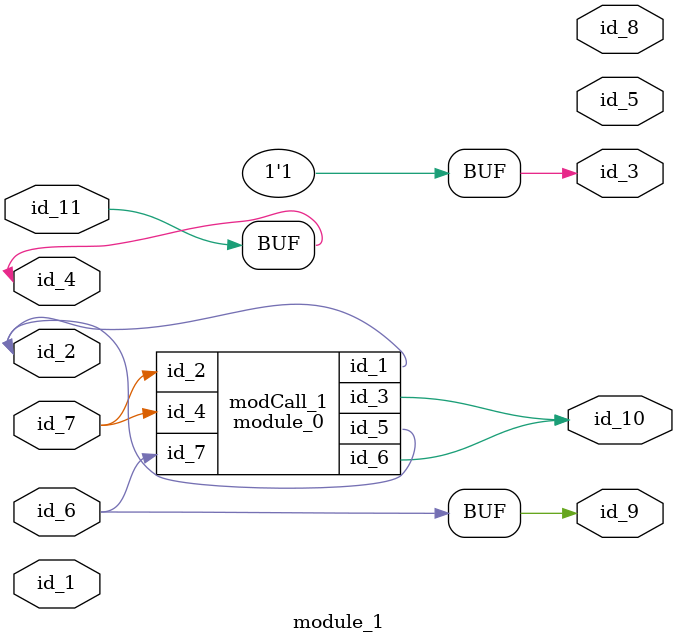
<source format=v>
module module_0 (
    id_1,
    id_2,
    id_3,
    id_4,
    id_5,
    id_6,
    id_7
);
  input wire id_7;
  output wire id_6;
  inout wire id_5;
  input wire id_4;
  output wire id_3;
  input wire id_2;
  inout wire id_1;
  integer id_8;
  assign module_1.id_11 = 0;
endmodule
module module_1 (
    id_1,
    id_2,
    id_3,
    id_4,
    id_5,
    id_6,
    id_7,
    id_8,
    id_9,
    id_10,
    id_11
);
  inout wire id_11;
  output wire id_10;
  output wire id_9;
  output wire id_8;
  input wire id_7;
  inout wire id_6;
  output wire id_5;
  inout wire id_4;
  output wire id_3;
  inout wire id_2;
  input wire id_1;
  assign id_3 = -1;
  always begin : LABEL_0
    id_11 <= id_4;
    id_9 = id_6;
  end
  module_0 modCall_1 (
      id_2,
      id_7,
      id_10,
      id_7,
      id_2,
      id_10,
      id_6
  );
endmodule

</source>
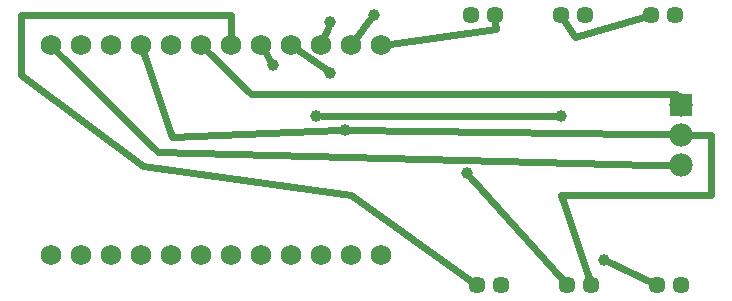
<source format=gbl>
G04 MADE WITH FRITZING*
G04 WWW.FRITZING.ORG*
G04 DOUBLE SIDED*
G04 HOLES PLATED*
G04 CONTOUR ON CENTER OF CONTOUR VECTOR*
%ASAXBY*%
%FSLAX23Y23*%
%MOIN*%
%OFA0B0*%
%SFA1.0B1.0*%
%ADD10C,0.068000*%
%ADD11C,0.057000*%
%ADD12C,0.078000*%
%ADD13C,0.039370*%
%ADD14R,0.078000X0.078000*%
%ADD15C,0.024000*%
%LNCOPPER0*%
G90*
G70*
G54D10*
X1089Y893D03*
X989Y893D03*
X1189Y893D03*
X1289Y893D03*
X889Y893D03*
X789Y893D03*
X689Y893D03*
X589Y893D03*
X489Y893D03*
X389Y893D03*
X289Y893D03*
X189Y893D03*
X989Y193D03*
X1089Y193D03*
X1189Y193D03*
X1289Y193D03*
X889Y193D03*
X789Y193D03*
X689Y193D03*
X589Y193D03*
X389Y193D03*
X489Y193D03*
X289Y193D03*
X189Y193D03*
G54D11*
X2189Y993D03*
X2268Y993D03*
X1989Y93D03*
X1910Y93D03*
X1589Y993D03*
X1668Y993D03*
X2289Y93D03*
X2210Y93D03*
X1889Y993D03*
X1968Y993D03*
X1689Y93D03*
X1610Y93D03*
G54D12*
X2289Y693D03*
X2289Y593D03*
X2289Y493D03*
G54D13*
X1120Y802D03*
X2032Y178D03*
X928Y826D03*
X1576Y466D03*
X1168Y610D03*
X1264Y994D03*
X1120Y970D03*
X1072Y658D03*
X1888Y658D03*
G54D14*
X2289Y693D03*
G54D15*
X1318Y897D02*
X1672Y946D01*
D02*
X1672Y946D02*
X1670Y968D01*
D02*
X710Y873D02*
X856Y730D01*
D02*
X856Y730D02*
X2272Y730D01*
D02*
X2272Y730D02*
X2277Y720D01*
D02*
X210Y872D02*
X544Y538D01*
D02*
X544Y538D02*
X2189Y493D01*
D02*
X2189Y493D02*
X2259Y493D01*
D02*
X789Y922D02*
X789Y993D01*
D02*
X789Y993D02*
X89Y993D01*
D02*
X89Y993D02*
X89Y793D01*
D02*
X89Y793D02*
X496Y490D01*
D02*
X496Y490D02*
X1189Y393D01*
D02*
X1189Y393D02*
X1590Y107D01*
D02*
X1013Y876D02*
X1104Y813D01*
D02*
X2049Y170D02*
X2188Y104D01*
D02*
X904Y868D02*
X918Y842D01*
D02*
X1589Y452D02*
X1894Y111D01*
D02*
X1981Y116D02*
X1889Y393D01*
D02*
X1889Y393D02*
X2389Y393D01*
D02*
X2389Y393D02*
X2389Y593D01*
D02*
X2389Y593D02*
X1187Y610D01*
D02*
X2319Y593D02*
X2389Y593D01*
D02*
X1903Y972D02*
X1936Y922D01*
D02*
X1936Y922D02*
X2165Y986D01*
D02*
X498Y865D02*
X592Y586D01*
D02*
X592Y586D02*
X1149Y609D01*
D02*
X1206Y916D02*
X1253Y979D01*
D02*
X1100Y920D02*
X1113Y952D01*
D02*
X1091Y658D02*
X1869Y658D01*
G04 End of Copper0*
M02*
</source>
==================================================
* The problem *
Drop the images and quote the entries word for word.

* Exercise answer *
<source format=v>
module module_0 (
    id_1,
    id_2,
    id_3,
    id_4,
    id_5,
    id_6,
    id_7
);
  input wire id_7;
  output wire id_6;
  inout wire id_5;
  input wire id_4;
  output wire id_3;
  input wire id_2;
  inout wire id_1;
  integer id_8;
  assign module_1.id_11 = 0;
endmodule
module module_1 (
    id_1,
    id_2,
    id_3,
    id_4,
    id_5,
    id_6,
    id_7,
    id_8,
    id_9,
    id_10,
    id_11
);
  inout wire id_11;
  output wire id_10;
  output wire id_9;
  output wire id_8;
  input wire id_7;
  inout wire id_6;
  output wire id_5;
  inout wire id_4;
  output wire id_3;
  inout wire id_2;
  input wire id_1;
  assign id_3 = -1;
  always begin : LABEL_0
    id_11 <= id_4;
    id_9 = id_6;
  end
  module_0 modCall_1 (
      id_2,
      id_7,
      id_10,
      id_7,
      id_2,
      id_10,
      id_6
  );
endmodule

</source>
<source format=gbl>
G04 MADE WITH FRITZING*
G04 WWW.FRITZING.ORG*
G04 DOUBLE SIDED*
G04 HOLES PLATED*
G04 CONTOUR ON CENTER OF CONTOUR VECTOR*
%ASAXBY*%
%FSLAX23Y23*%
%MOIN*%
%OFA0B0*%
%SFA1.0B1.0*%
%ADD10C,0.068000*%
%ADD11C,0.057000*%
%ADD12C,0.078000*%
%ADD13C,0.039370*%
%ADD14R,0.078000X0.078000*%
%ADD15C,0.024000*%
%LNCOPPER0*%
G90*
G70*
G54D10*
X1089Y893D03*
X989Y893D03*
X1189Y893D03*
X1289Y893D03*
X889Y893D03*
X789Y893D03*
X689Y893D03*
X589Y893D03*
X489Y893D03*
X389Y893D03*
X289Y893D03*
X189Y893D03*
X989Y193D03*
X1089Y193D03*
X1189Y193D03*
X1289Y193D03*
X889Y193D03*
X789Y193D03*
X689Y193D03*
X589Y193D03*
X389Y193D03*
X489Y193D03*
X289Y193D03*
X189Y193D03*
G54D11*
X2189Y993D03*
X2268Y993D03*
X1989Y93D03*
X1910Y93D03*
X1589Y993D03*
X1668Y993D03*
X2289Y93D03*
X2210Y93D03*
X1889Y993D03*
X1968Y993D03*
X1689Y93D03*
X1610Y93D03*
G54D12*
X2289Y693D03*
X2289Y593D03*
X2289Y493D03*
G54D13*
X1120Y802D03*
X2032Y178D03*
X928Y826D03*
X1576Y466D03*
X1168Y610D03*
X1264Y994D03*
X1120Y970D03*
X1072Y658D03*
X1888Y658D03*
G54D14*
X2289Y693D03*
G54D15*
X1318Y897D02*
X1672Y946D01*
D02*
X1672Y946D02*
X1670Y968D01*
D02*
X710Y873D02*
X856Y730D01*
D02*
X856Y730D02*
X2272Y730D01*
D02*
X2272Y730D02*
X2277Y720D01*
D02*
X210Y872D02*
X544Y538D01*
D02*
X544Y538D02*
X2189Y493D01*
D02*
X2189Y493D02*
X2259Y493D01*
D02*
X789Y922D02*
X789Y993D01*
D02*
X789Y993D02*
X89Y993D01*
D02*
X89Y993D02*
X89Y793D01*
D02*
X89Y793D02*
X496Y490D01*
D02*
X496Y490D02*
X1189Y393D01*
D02*
X1189Y393D02*
X1590Y107D01*
D02*
X1013Y876D02*
X1104Y813D01*
D02*
X2049Y170D02*
X2188Y104D01*
D02*
X904Y868D02*
X918Y842D01*
D02*
X1589Y452D02*
X1894Y111D01*
D02*
X1981Y116D02*
X1889Y393D01*
D02*
X1889Y393D02*
X2389Y393D01*
D02*
X2389Y393D02*
X2389Y593D01*
D02*
X2389Y593D02*
X1187Y610D01*
D02*
X2319Y593D02*
X2389Y593D01*
D02*
X1903Y972D02*
X1936Y922D01*
D02*
X1936Y922D02*
X2165Y986D01*
D02*
X498Y865D02*
X592Y586D01*
D02*
X592Y586D02*
X1149Y609D01*
D02*
X1206Y916D02*
X1253Y979D01*
D02*
X1100Y920D02*
X1113Y952D01*
D02*
X1091Y658D02*
X1869Y658D01*
G04 End of Copper0*
M02*
</source>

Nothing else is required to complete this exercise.